Transportation company Nikola Corp. and TC Energy Corp. said they will work to co-develop, build, operate, and own large-scale hydrogen production facilities in the U.S. and Canada.
The two said they are working to identify and develop projects to establish an infrastructure able to deliver low-cost and low-carbon hydrogen at scale. The two also are working to accelerate the adoption of heavy-duty zero-emission fuel cell electric vehicles (FCEVs) and hydrogen across industrial sectors by establishing hubs in key locations.
One goal of the collaboration is to set up hubs producing 150 tonnes or more of hydrogen per day near highly traveled truck corridors to serve Phoenix-based Nikola’s planned need for hydrogen to fuel its Class 8 FCEVs within the next five years.
Calgary-based TC Energy has pipeline, storage, and power assets that can be leveraged to lower the cost and increase the speed of delivery of these hydrogen production hubs. The company may explore integrating midstream assets to enable hydrogen distribution and storage via pipeline. Assets also could be used to deliver CO2 to permanent sequestration sites to decarbonize the hydrogen production process.
In March, a report said that a lack of policies around adoption incentives, charging infrastructure, and electricity pricing was preventing the widespread electrification of commercial trucking fleets.
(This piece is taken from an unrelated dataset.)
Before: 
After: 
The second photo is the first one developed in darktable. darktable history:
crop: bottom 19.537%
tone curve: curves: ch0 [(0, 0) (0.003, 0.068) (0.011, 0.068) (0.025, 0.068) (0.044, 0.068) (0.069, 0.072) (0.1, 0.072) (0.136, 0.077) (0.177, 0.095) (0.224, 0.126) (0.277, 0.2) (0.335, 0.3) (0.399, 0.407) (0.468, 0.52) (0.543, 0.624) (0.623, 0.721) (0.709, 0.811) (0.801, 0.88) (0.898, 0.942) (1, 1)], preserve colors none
Researchers from the U.S. Department of Energy’s Lawrence Berkeley National Laboratory and the University of California, Los Angeles made the case for prioritizing public policy to help move long-haul trucking from diesel to electric.
The study analyzed the total cost of ownership of an electric long-haul truck compared to a diesel long-haul truck. It said that at the current global average battery pack price of $135/kWh, a Class 8 electric truck with 375-mile range and operated 300 miles per day offers about 13% lower total cost of ownership per mile, a three-year payback, and net present savings of about $200,000 over a 15-year lifetime.
The report said these modeled results were achieved with a 3% reduction in payload capacity. It said this penalty could be reversed through light-weighting, or reducing the truck’s overall weight.
The report estimated that the average distance traveled between 30-minute driver breaks is 150 miles and 190 miles for regional-haul and long-haul trucks, respectively. It said that 30% of charging using 500 kW or megawatt-scale fast-chargers would add sufficient range without impairing operations and economics of freight movement.